The Iridium [Warren-2012] categorization process itself is well explained in the Iridium category, but in short the Iridium categorization can be used to select between different protein structures if multiple are available for a given target, and also in the event that multiple design units are generated from a single experimental structure. The Iridium category and derived information is stored in OEIridiumData.

In the case here, the enumeration from a single structure file to eight design units gives a little perspective on why this filtering step can be necessary.

There are design units for three different ligands here: 50M, 53M, 53L.

5CDO(ABCDEF)altA > 53L(F-2101), Iridium Category: MT, LaD: 0.85, ASaD: 0.88, DPI: 0.47, POL: false, POAS: false, AltConfs: false, PackRes: false, Excp: false, IrrRFree: false, PossCov: false
5CDO(ABCDEF)altB > 53L(F-2101), Iridium Category: MT, LaD: 0.85, ASaD: 0.88, DPI: 0.47, POL: false, POAS: false, AltConfs: false, PackRes: false, Excp: false, IrrRFree: false, PossCov: false

5CDO(RSTUVW)altA > 50M(S-6002), Iridium Category: MT, LaD: 0.85, ASaD: 0.86, DPI: 0.47, POL: false, POAS: false, AltConfs: false, PackRes: false, Excp: false, IrrRFree: false, PossCov: false
5CDO(RSTUVW)altB > 50M(S-6002), Iridium Category: MT, LaD: 0.85, ASaD: 0.86, DPI: 0.47, POL: false, POAS: false, AltConfs: false, PackRes: false, Excp: false, IrrRFree: false, PossCov: false

For 50M and 53L, there are two forms due to alternate locations for each. The scores are identical and in this case either form is likely okay to use. TODO: Ensure alt does not affect pose - if it does why are Iridium the same, why not collapsed

5CDO(ABCDEF)altA > 53M(E-2101), Iridium Category: MT, LaD: 0.81, ASaD: 0.85, DPI: 0.47, POL: false, POAS: false, AltConfs: false, PackRes: false, Excp: false, IrrRFree: false, PossCov: false
5CDO(ABCDEF)altB > 53M(E-2101), Iridium Category: MT, LaD: 0.81, ASaD: 0.85, DPI: 0.47, POL: false, POAS: false, AltConfs: false, PackRes: false, Excp: false, IrrRFree: false, PossCov: false
5CDO(RSTUVW)altA > 53M(W-2101), Iridium Category: MT, LaD: 0.74, ASaD: 0.88, DPI: 0.47, POL: false, POAS: false, AltConfs: false, PackRes: false, Excp: false, IrrRFree: false, PossCov: false
5CDO(RSTUVW)altB > 53M(W-2101), Iridium Category: MT, LaD: 0.74, ASaD: 0.88, DPI: 0.47, POL: false, POAS: false, AltConfs: false, PackRes: false, Excp: false, IrrRFree: false, PossCov: false

For 53M, there are four forms: two resulting from different biological units (chains), and two of each of those resulting from alternate locations. The alternate locations forms have identical scores and do not differentiate the forms. However, for the two biological units, the Iridium information is very different even if their overall scores are both MT. In particular, the fraction of ligand atoms covered by the experimental density is 0.81 versus 0.74, and the fraction of active site residue atoms covered by density is 0.85 versus 0.88. In this case, it will likely take a modeler or crystallographer to decide which is the better pose, and in some cases both should be used for proper modeling.
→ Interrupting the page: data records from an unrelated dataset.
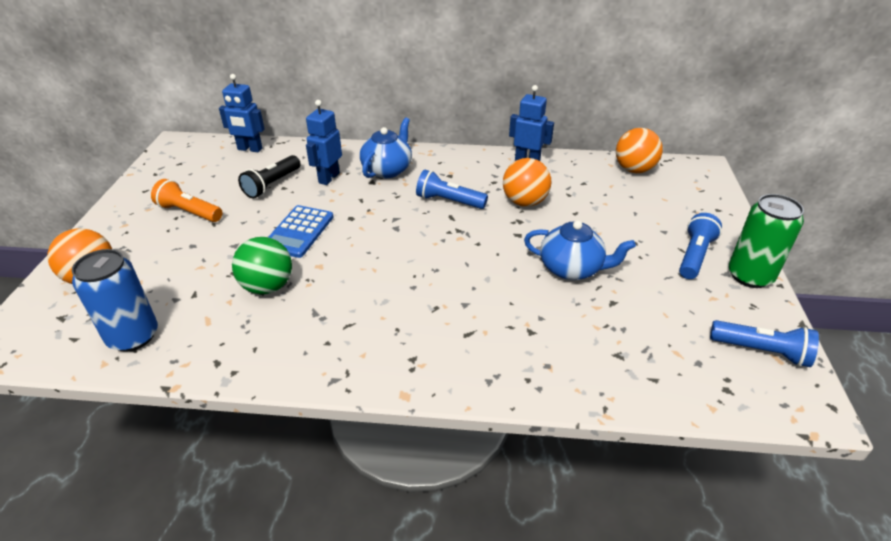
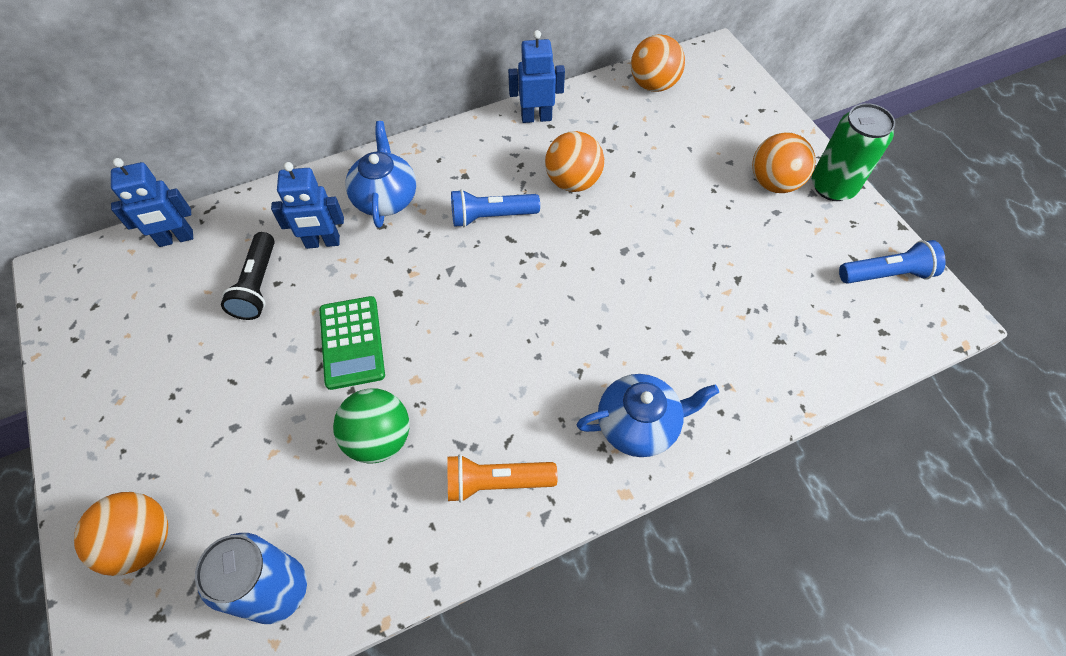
camera: 30 degrees left, 20 degrees up
orange flashlight [151,179,223,222] -> orange flashlight moved to [447,454,558,503]
blue calculator [268,205,334,258] -> green calculator [319,296,385,390]
blue robot [306,100,342,185] -> blue robot turned 90 degrees counterclockwise [271,162,344,249]
blue teapot [524,221,636,280] -> blue teapot moved to [577,374,719,457]
blue flashlight [679,213,722,279] -> orange ball [752,132,815,193]

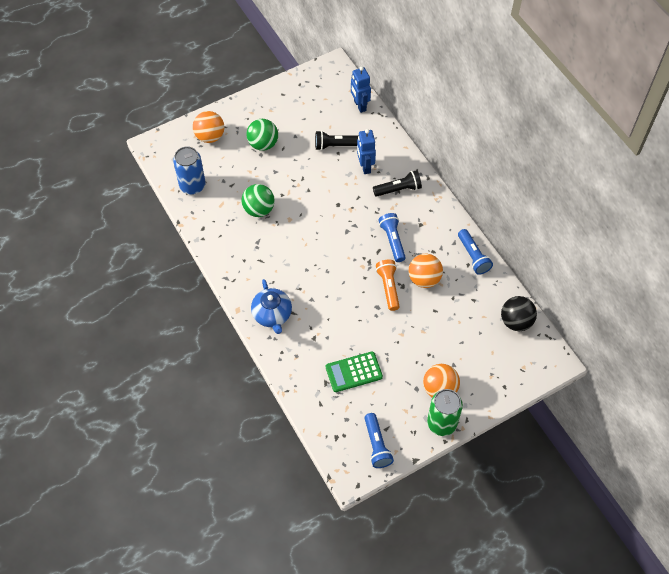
camera: 85 degrees right, 0 degrees up
green calculator [319,296,385,390] -> green calculator moved to [326,351,383,392]
blue teapot [345,121,416,228] -> black flashlight [373,170,422,197]
orange flashlight [447,454,558,503] -> orange flashlight moved to [376,259,400,311]
blue robot [508,30,565,123] -> blue flashlight [458,229,493,275]
orange ball [631,34,685,92] -> black ball [501,296,537,331]
none -> green ball [246,119,278,151]

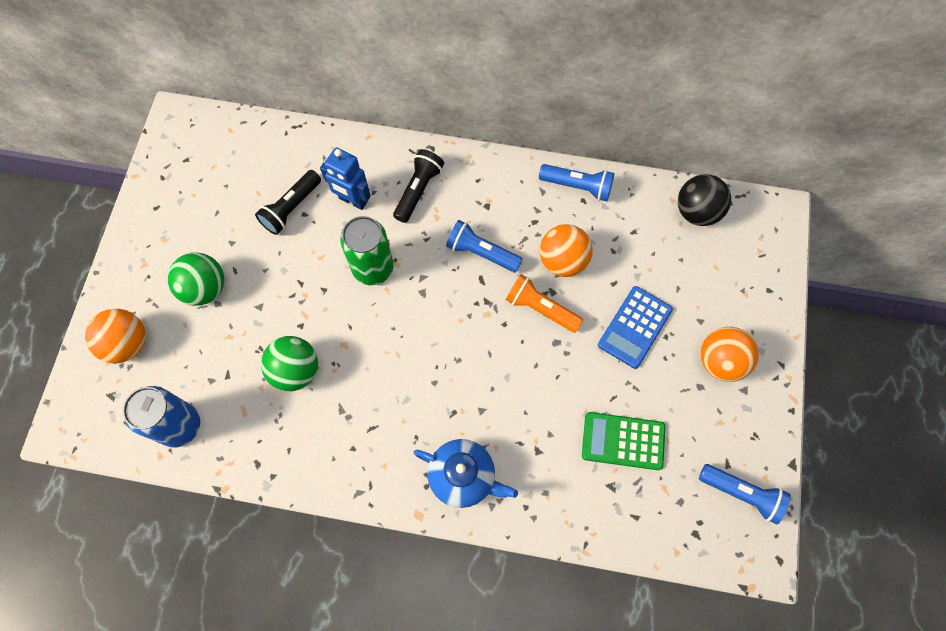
camera: 50 degrees left, 10 degrees up
green calculator [326,351,383,392] -> green calculator turned 75 degrees clockwise [582,412,665,470]
blue robot [351,66,371,113] -> none
green can [427,389,463,436] -> green can moved to [340,216,394,285]
none -> blue calculator [598,286,673,369]

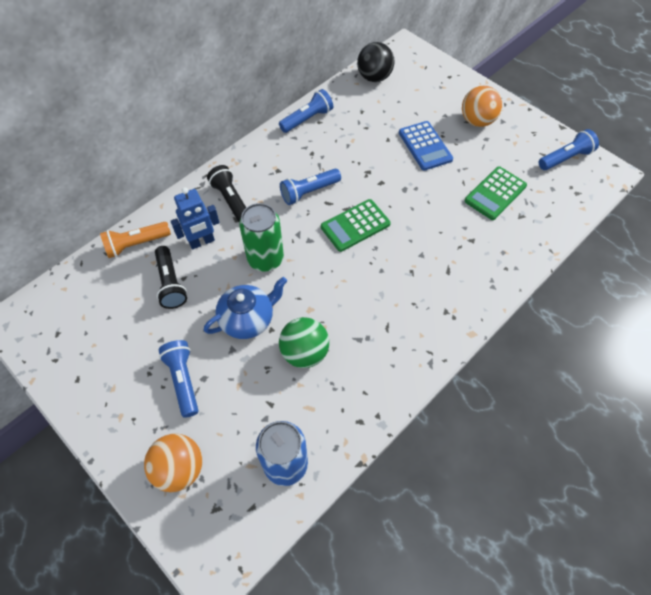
camera: 55 degrees left, 10 degrees down
green ball [167,252,224,306] -> blue flashlight [159,340,199,418]
blue teapot [413,439,518,508] -> blue teapot moved to [204,277,287,339]
orange flashlight [506,274,583,333] -> orange flashlight moved to [100,222,171,258]
orange ball [540,224,593,277] -> none
none -> green calculator [321,199,391,252]

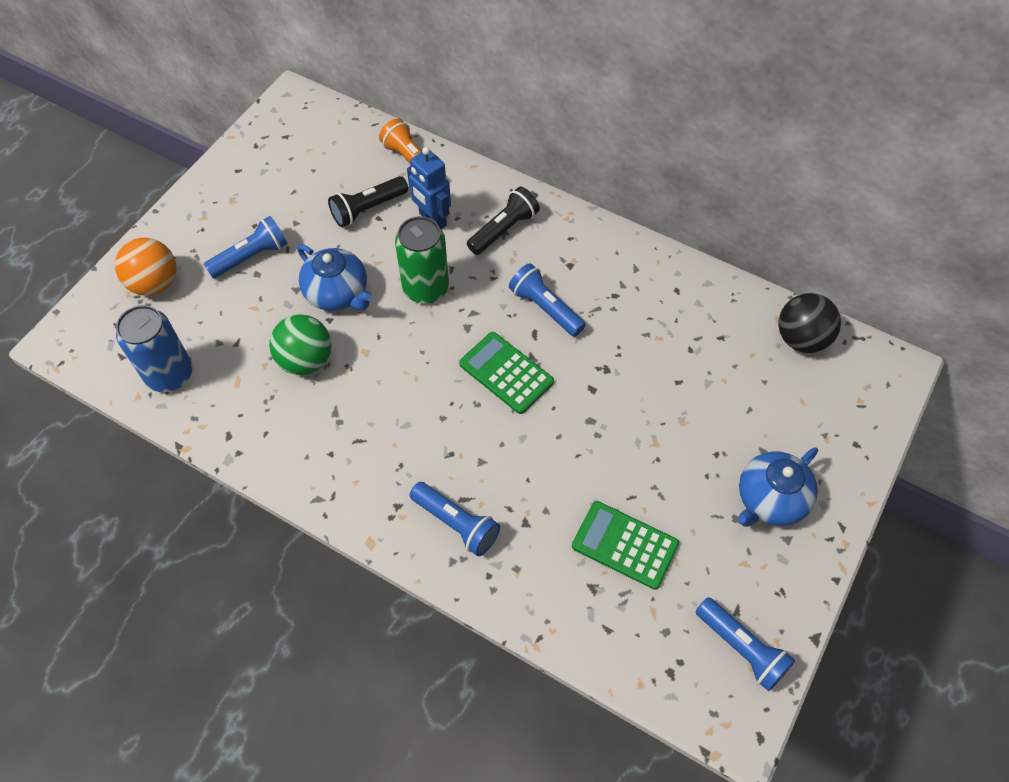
camera: 75 degrees right, 0 degrees up
blue flashlight [279,89,333,133] -> blue flashlight moved to [410,482,500,557]
blue calculator [399,121,453,171] -> none
orange ball [462,86,502,127] -> blue teapot [738,447,818,527]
TODO: Image of how the poses are similar or different TODO: Image with ligand density overlay in 2D and 3D

Generating a Docking Receptor

The toolkit does not automatically generate a docking receptor, but the SPRUCE application and floe both generate a docking grid using default settings with the OEMakeReceptor function. The receptor can later be modified or regenerated with the toolkit or the Make Receptor application if a more custom approach is desired.

Superposition to a Common Frame of Reference

Spruce is able to superpose molecules and design units onto a common reference frame using OESuperpose. If a common reference structure is provided, all generated design units will be superposed to that reference structure. If a common reference structure is not provided, but each design unit generated is similar to each other (same protein, same binding site), Spruce will superpose those similar units onto each other.